_Passage shown_.

= Panajot Papakostopulos =

Panajot Papakostopoulos (Velventos, Ottoman Empire, 1820 – Belgrade, Serbia, 29 May 1879) was a prominent medical doctor, professor at the First Belgrade Gymnasium and one of the founders Serbian Medical Society.

==Early life==
Panajot Papakostopoulos was born in 1820 in the small town of Velventos in Macedonia. He finished primary school in his native Velventos, and high school and philosophy in Kozani. In 1835, he moved to Novi Sad, where he taught Greek to Serbian merchants, and for a time he was also a Greek teacher at an elementary school there. While associating with Serbs, he learned to speak Serbian fluently, and in the Vojvodina environment, he also learned German. After five years, he went to Vienna, where he enrolled at the School of Medicine. In order to raise money for schooling and living expenses, he gave Greek language classes and sang in the Greek church.

_Task set_.
- a) Reproduce word for word the part of the biography of the Belgrade doctor that begins at the words "Panajot Papakostopoulos (Velventos, Ottoman" and ends after the words "Serbian Medical Society.".
- b) Proceed with the biography of the Belgrade doctor, writing on from its last sentence.

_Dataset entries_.
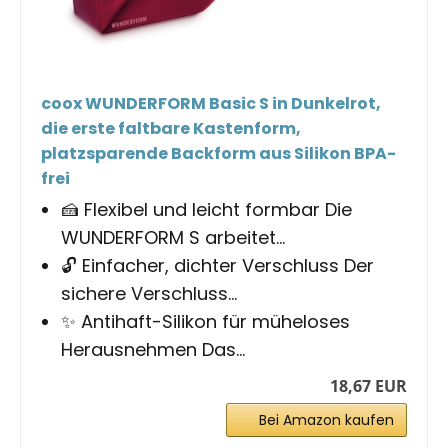
coox WUNDERFORM Basic S in Dunkelrot,
die erste faltbare Kastenform,
platzsparende Backform aus Silikon BPA-
frei
🍰 Flexibel und leicht formbar Die
WUNDERFORM S arbeitet...
🔓 Einfacher, dichter Verschluss Der
sichere Verschluss...
✨ Antihaft-Silikon für müheloses
Herausnehmen Das...
18,67 EUR
Bei Amazon kaufen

_Task-by-task outputs_.
- a)
Panajot Papakostopoulos (Velventos, Ottoman Empire, 1820 – Belgrade, Serbia, 29 May 1879) was a prominent medical doctor, professor at the First Belgrade Gymnasium and one of the founders Serbian Medical Society.

- b)
==Arrival and work in Belgrade==
In 1853, as a physician, he came to live and work in Belgrade, where he opened his medical practice. In August of the same year, he was appointed professor of the Greek language in the First Belgrade Gymnasium by decree. At the end of the school year in 1854, he left Belgrade and went to Serez (Greece), where he worked as a medical doctor for the next three years. In October 1857, Dr. Papakostopulos returned to Belgrade again, with his wife Eftalija, where he continued to work as a physician and professor in the Belgrade Gymnasium. Papakostopoulos tried to develop in his students a love for classical literature and Greek. He would often talk for hours about the kinship between the Old Greek and Old Slavonic, about a similar historical fate which the Greek and the Serb have. He was a very popular professor, both among colleagues and students. He worked as a professor until 1874, when on 3 October he was appointed district physician in Belgrade. He was very passionate about his profession. At a farewell party he spoke to his colleagues and students:

From 1842 to 1874 I was a continuous teacher, and in Vienna itself, I taught other people's children and taught medicine. Returning to Belgrade on 12 August 1853, I became a professor of the Greek language at the Belgrade high school, where I successfully served for 18 years. So I was constantly in my life either a teacher or a student.

Papakostopulos worked as a physician until his death in Belgrade on 29 May 1879.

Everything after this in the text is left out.